▶ Exercise
Reproduce every line of the listing below verbatim, omitting the pictures.

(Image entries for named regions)
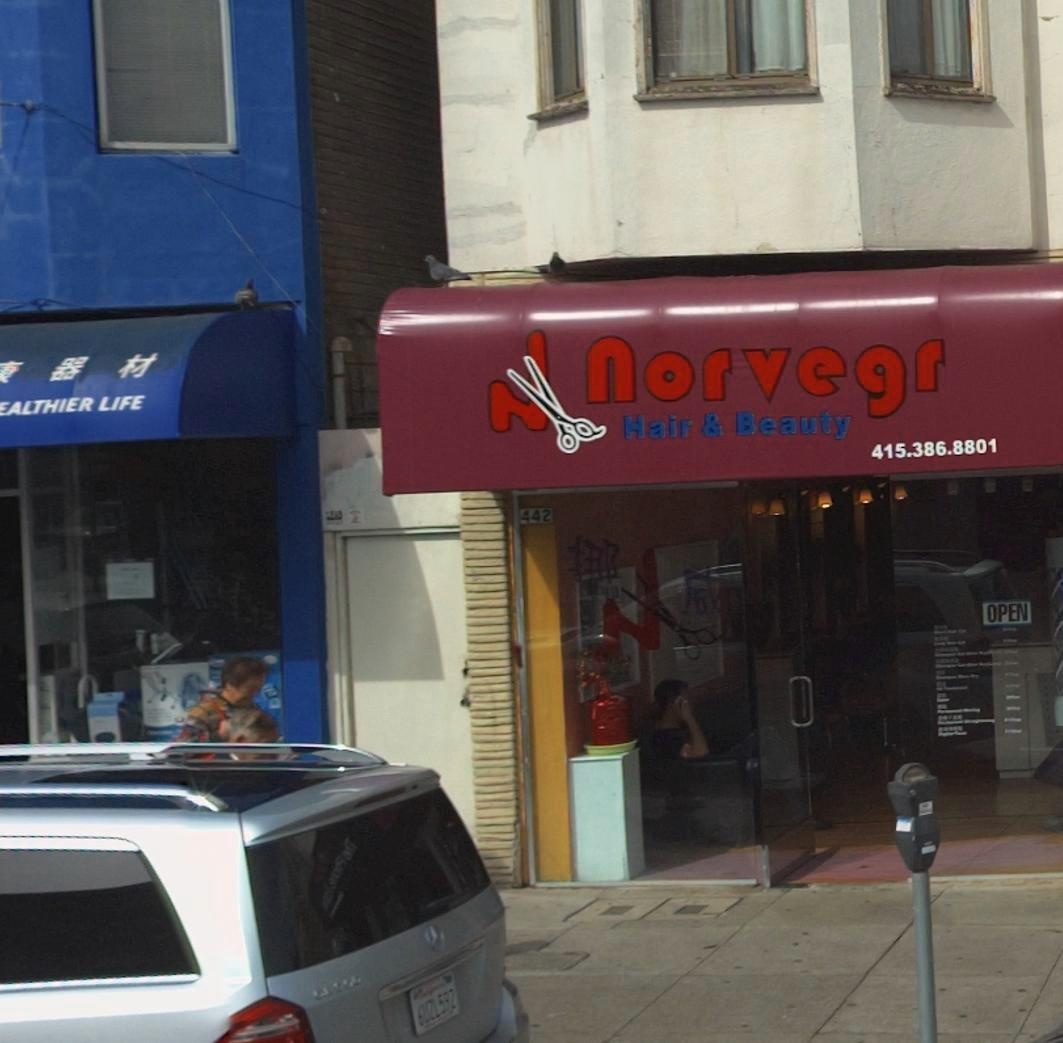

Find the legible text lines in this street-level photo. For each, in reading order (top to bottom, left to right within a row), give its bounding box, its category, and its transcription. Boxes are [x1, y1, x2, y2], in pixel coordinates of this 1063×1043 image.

[585, 333, 946, 420] BusinessName: norvegr
[3, 393, 147, 417] BusinessName: ALTHIER LIFE
[622, 409, 853, 441] BusinessName: Hair & Beauty
[867, 436, 999, 461] None: 415.386.8801
[520, 508, 553, 524] StreetNumber: 442
[987, 602, 1028, 623] None: OPEN
[417, 987, 458, 1029] None: 6UZL592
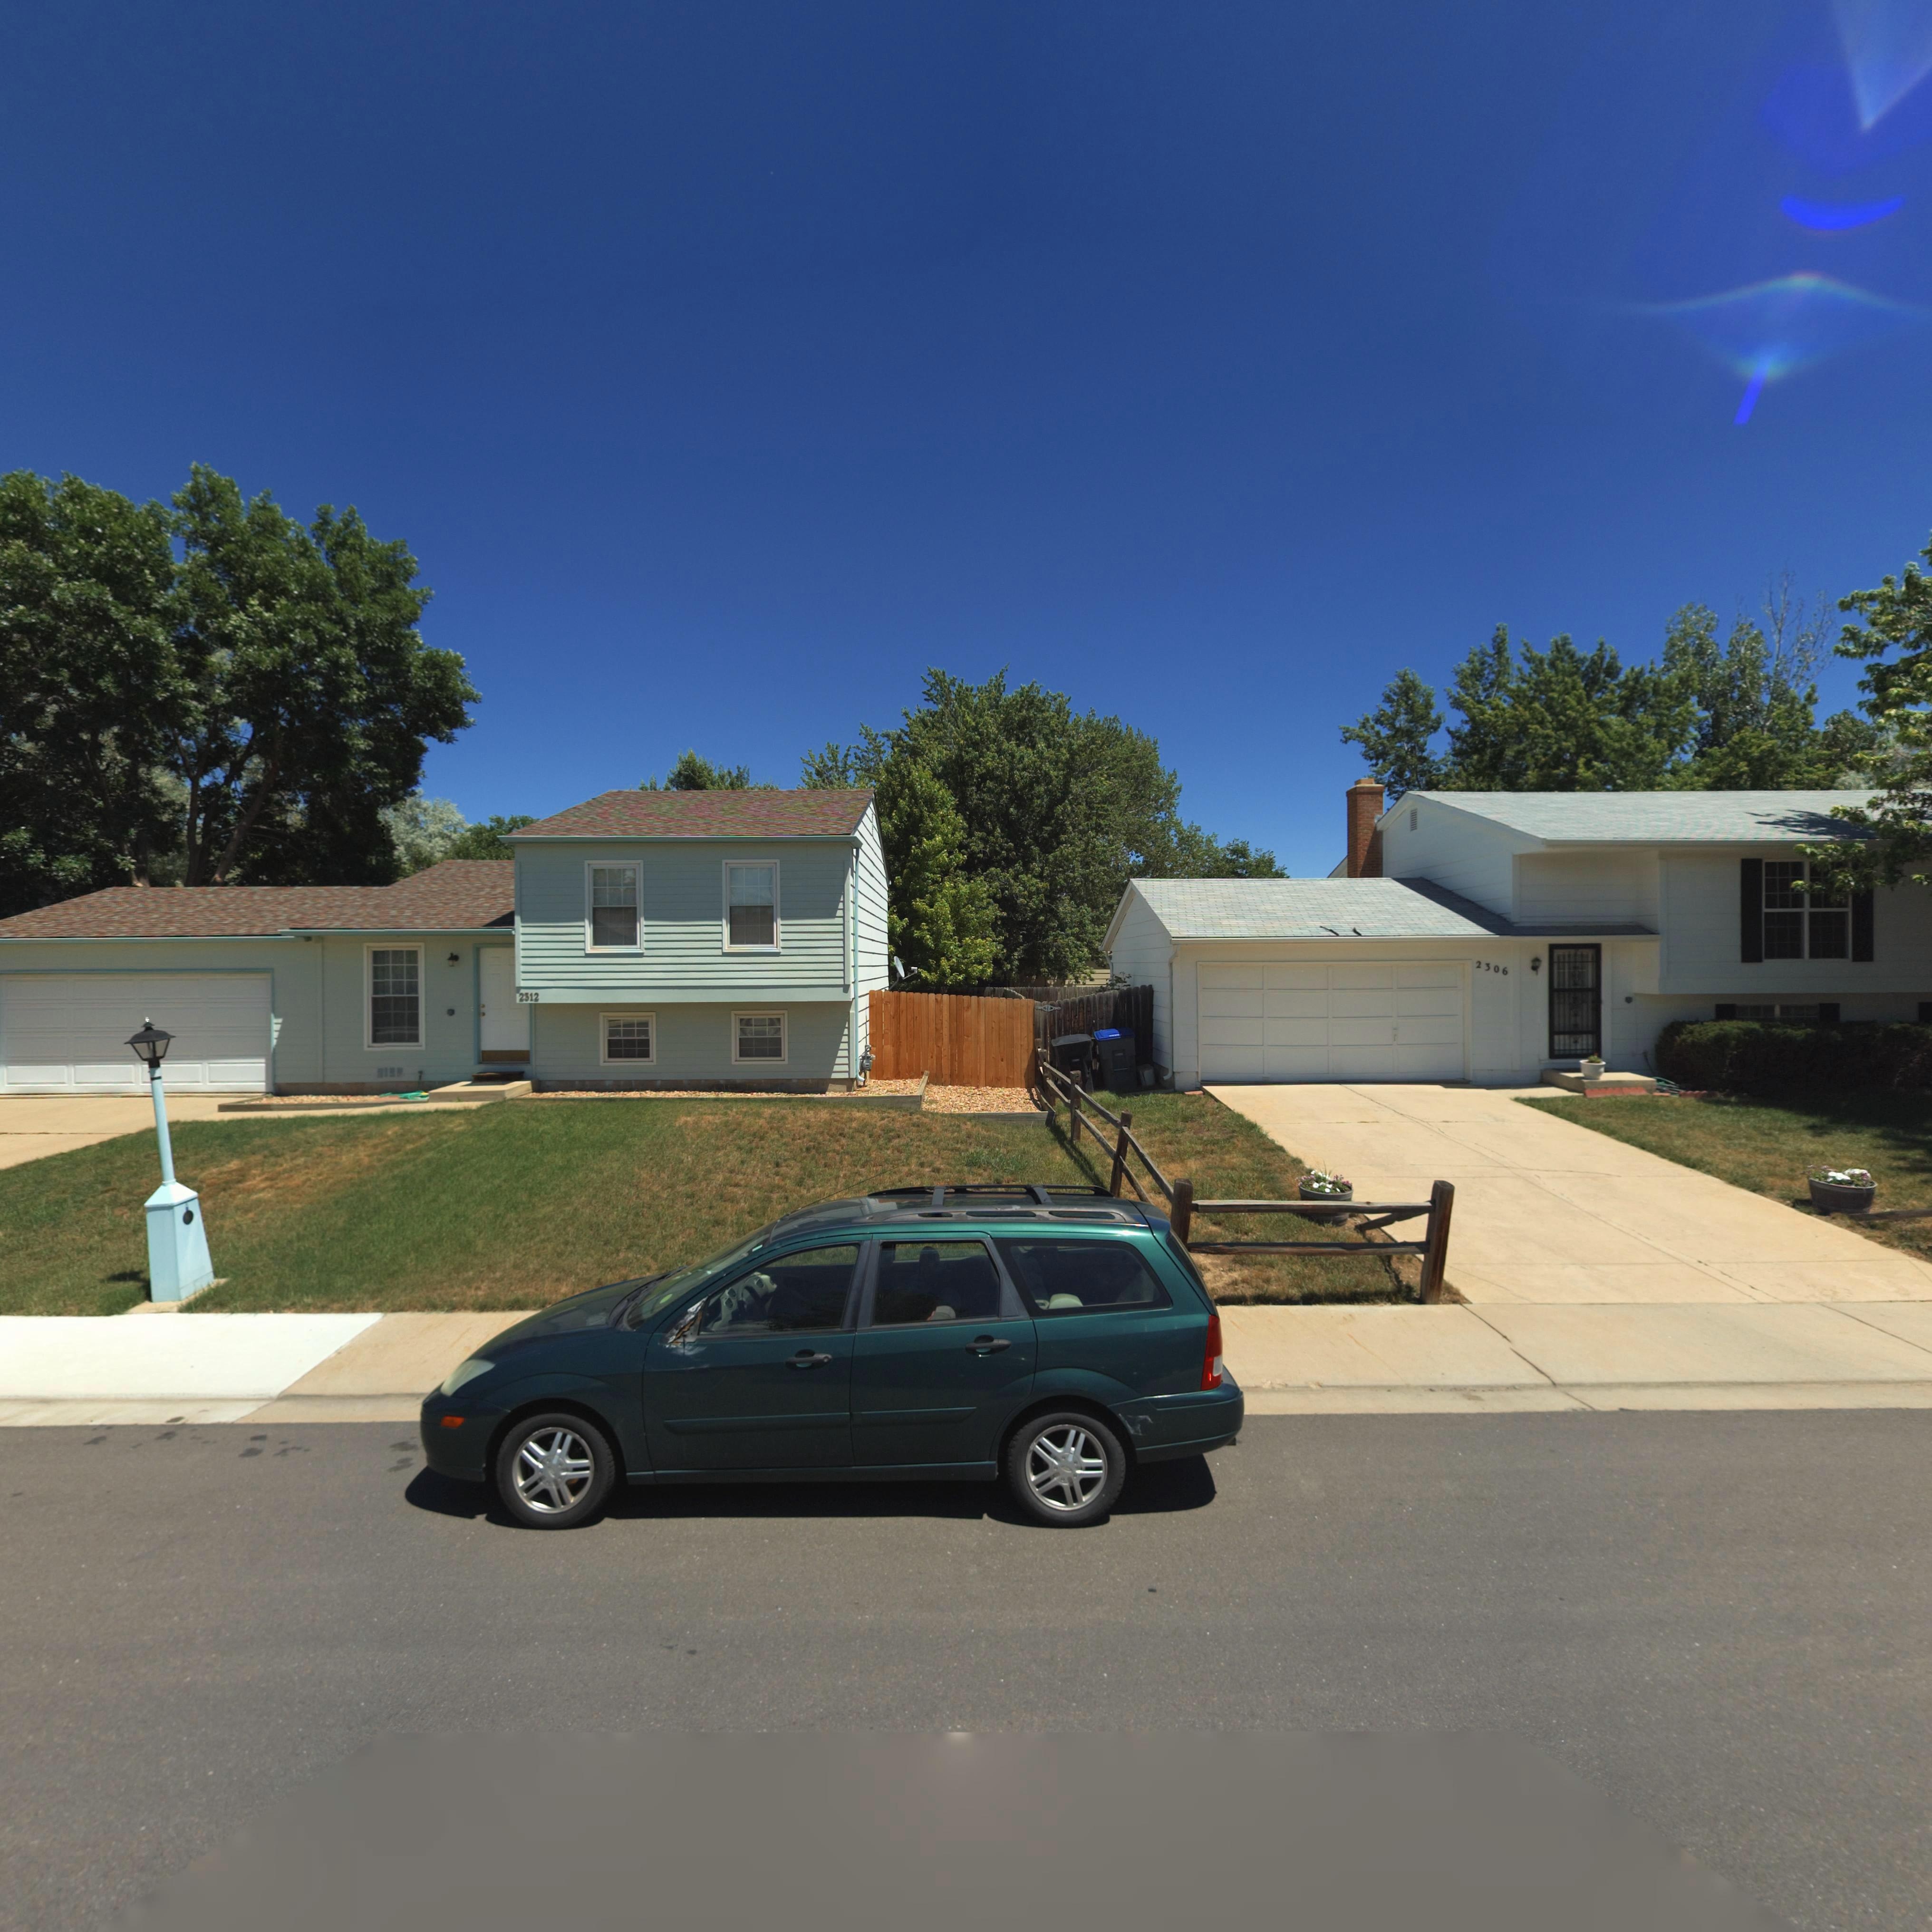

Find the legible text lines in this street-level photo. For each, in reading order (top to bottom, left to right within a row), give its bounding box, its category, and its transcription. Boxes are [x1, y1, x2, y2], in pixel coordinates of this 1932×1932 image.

[1475, 960, 1508, 976] StreetNumber: 2306
[518, 992, 540, 1003] StreetNumber: 2312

▶ Right answer
Find the legible text lines in this street-level photo. For each, in reading order (top to bottom, left to right within a row), give its bounding box, its category, and its transcription. Boxes are [x1, y1, x2, y2], in pixel coordinates of this 1063×1043 image.

[585, 333, 946, 420] BusinessName: norvegr
[3, 393, 147, 417] BusinessName: ALTHIER LIFE
[622, 409, 853, 441] BusinessName: Hair & Beauty
[867, 436, 999, 461] None: 415.386.8801
[520, 508, 553, 524] StreetNumber: 442
[987, 602, 1028, 623] None: OPEN
[417, 987, 458, 1029] None: 6UZL592

Find the legible text lines in this street-level photo. For each, in reading order (top to bottom, left to right within a row), give its bounding box, its category, and its transcription. Boxes are [x1, y1, x2, y2], in pixel coordinates of this 1932×1932 image.

[1475, 960, 1508, 976] StreetNumber: 2306
[518, 992, 540, 1003] StreetNumber: 2312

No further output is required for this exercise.